Em nota, a SecretariabetapostasSegurança do RJ afirma que os homicídios decorrentesbetapostasoposição à intervenção policial apresentaram quedabetapostas11,4%betapostasmarçobetapostascomparação ao mesmo período do ano anterior, e que a DivisãobetapostasHomicídios da Polícia Civil investiga as mortes nestas condições "em buscabetapostaselucidação e transparência". O governo estadual do Rio está sob intervenção federal desde fevereiro na áreabetapostassegurança pública.

A secretaria não comentou se teria responsabilidade sobre casosbetapostasassassinatos associados a uma ausência do Estado, mas destaca a determinação do secretário Richard Nunes, que assumiu a pasta após a intervenção federal,betapostasque as polícias atuem "para combater os delitos com o objetivobetapostasum atuação mais preventiva e qualificada das forçasbetapostassegurança".

A pasta frisa ainda que publicou, no ano passado, resolução normativa para "preservar a vida dos moradores das comunidade e das forças policiais", estabelecendo protocolos para operações policiais "em áreas sensíveis onde há elevado riscobetapostasconfronto com infratores da lei".

Legenda da foto, Além dos encontros quinzenais, mães mantêm contato por meiobetapostasgrupo no WhatsApp

Dia da maquiagem, dia da fotografia

Além dos encontros quinzenais, as mães mantêm contato regular por meiobetapostasum grupobetapostasWhatsApp. Foi aí que surgiu o nome Mães Unidas Pela Dor.

A amizade e o entrosamento que demonstram hoje dá gosto à equipebetapostasassistência. O início foi difícil. Nem todas as famílias procuradas atenderam ao chamado, e nem todas as mães que apareceram nas reuniões retornaram.

A metodologia e as dinâmicas dos encontros foram sendo desenvolvidas ao longo do percurso, fortalecendo as mães a partir dos temas trazidos por elas.

Uma relatava dificuldadesbetapostasver fotos do filho. O debate iniciado a partir daí levou à ideiabetapostaspromover um "dia da fotografia", onde cada uma traria retratos dos filhos para mostrar às outras. Outra falou que não se sentia feminina porque não se maquiava. A conversa foi a deixa para um "dia da beleza", com sessãobetapostasmanicure, pedicure e maquiagem.

No fim do ano, a equipe levou as mães para um passeiobetapostasvan pela Lapa, no Centro, e pela Urca, com vista para o PãobetapostasAçúcar. "Foi maravilhoso. Elas viraram criançasbetapostasnovo", conta Alves. "A mobilidade é uma grande questão para moradores dessa região. Uma das mulheres do grupo nunca tinha saído dos arredoresbetapostasIrajá."

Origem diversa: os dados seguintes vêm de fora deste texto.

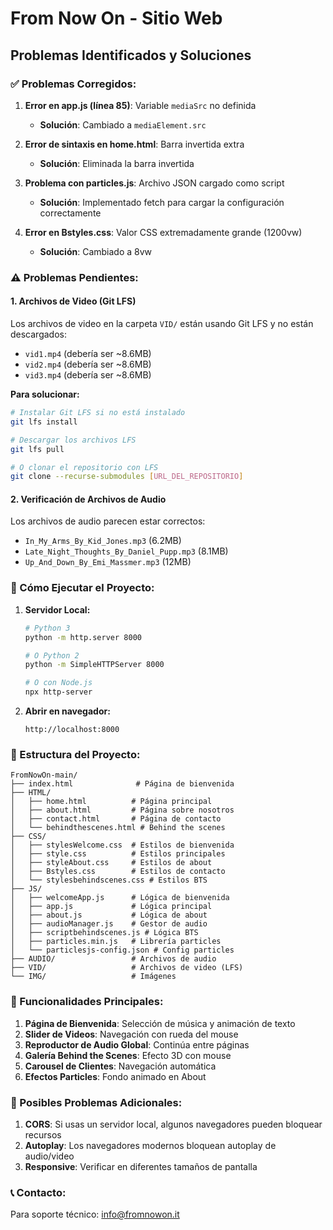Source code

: # From Now On - Sitio Web

## Problemas Identificados y Soluciones

### ✅ Problemas Corregidos:

1. **Error en app.js (línea 85)**: Variable `mediaSrc` no definida
   - **Solución**: Cambiado a `mediaElement.src`

2. **Error de sintaxis en home.html**: Barra invertida extra
   - **Solución**: Eliminada la barra invertida

3. **Problema con particles.js**: Archivo JSON cargado como script
   - **Solución**: Implementado fetch para cargar la configuración correctamente

4. **Error en Bstyles.css**: Valor CSS extremadamente grande (1200vw)
   - **Solución**: Cambiado a 8vw

### ⚠️ Problemas Pendientes:

#### 1. Archivos de Video (Git LFS)
Los archivos de video en la carpeta `VID/` están usando Git LFS y no están descargados:
- `vid1.mp4` (debería ser ~8.6MB)
- `vid2.mp4` (debería ser ~8.6MB) 
- `vid3.mp4` (debería ser ~8.6MB)

**Para solucionar:**
```bash
# Instalar Git LFS si no está instalado
git lfs install

# Descargar los archivos LFS
git lfs pull

# O clonar el repositorio con LFS
git clone --recurse-submodules [URL_DEL_REPOSITORIO]
```

#### 2. Verificación de Archivos de Audio
Los archivos de audio parecen estar correctos:
- `In_My_Arms_By_Kid_Jones.mp3` (6.2MB)
- `Late_Night_Thoughts_By_Daniel_Pupp.mp3` (8.1MB)
- `Up_And_Down_By_Emi_Massmer.mp3` (12MB)

### 🚀 Cómo Ejecutar el Proyecto:

1. **Servidor Local:**
   ```bash
   # Python 3
   python -m http.server 8000
   
   # O Python 2
   python -m SimpleHTTPServer 8000
   
   # O con Node.js
   npx http-server
   ```

2. **Abrir en navegador:**
   ```
   http://localhost:8000
   ```

### 📁 Estructura del Proyecto:

```
FromNowOn-main/
├── index.html              # Página de bienvenida
├── HTML/
│   ├── home.html          # Página principal
│   ├── about.html         # Página sobre nosotros
│   ├── contact.html       # Página de contacto
│   └── behindthescenes.html # Behind the scenes
├── CSS/
│   ├── stylesWelcome.css  # Estilos de bienvenida
│   ├── style.css          # Estilos principales
│   ├── styleAbout.css     # Estilos de about
│   ├── Bstyles.css        # Estilos de contacto
│   └── stylesbehindscenes.css # Estilos BTS
├── JS/
│   ├── welcomeApp.js      # Lógica de bienvenida
│   ├── app.js             # Lógica principal
│   ├── about.js           # Lógica de about
│   ├── audioManager.js    # Gestor de audio
│   ├── scriptbehindscenes.js # Lógica BTS
│   ├── particles.min.js   # Librería particles
│   └── particlesjs-config.json # Config particles
├── AUDIO/                 # Archivos de audio
├── VID/                   # Archivos de video (LFS)
└── IMG/                   # Imágenes
```

### 🔧 Funcionalidades Principales:

1. **Página de Bienvenida**: Selección de música y animación de texto
2. **Slider de Videos**: Navegación con rueda del mouse
3. **Reproductor de Audio Global**: Continúa entre páginas
4. **Galería Behind the Scenes**: Efecto 3D con mouse
5. **Carousel de Clientes**: Navegación automática
6. **Efectos Particles**: Fondo animado en About

### 🐛 Posibles Problemas Adicionales:

1. **CORS**: Si usas un servidor local, algunos navegadores pueden bloquear recursos
2. **Autoplay**: Los navegadores modernos bloquean autoplay de audio/video
3. **Responsive**: Verificar en diferentes tamaños de pantalla

### 📞 Contacto:
Para soporte técnico: info@fromnowon.it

Hoje, as mães reclamam quando não há encontros, e se queixaram que o recessobetapostasfimbetapostasano foi longo demais. Para a equipe, não há queixa melhor a se receber.

"Que cobrança deliciosa", brinca a assistente social. "É sinalbetapostasque os encontros são realmente importantes. Dá sentido ao nosso trabalho."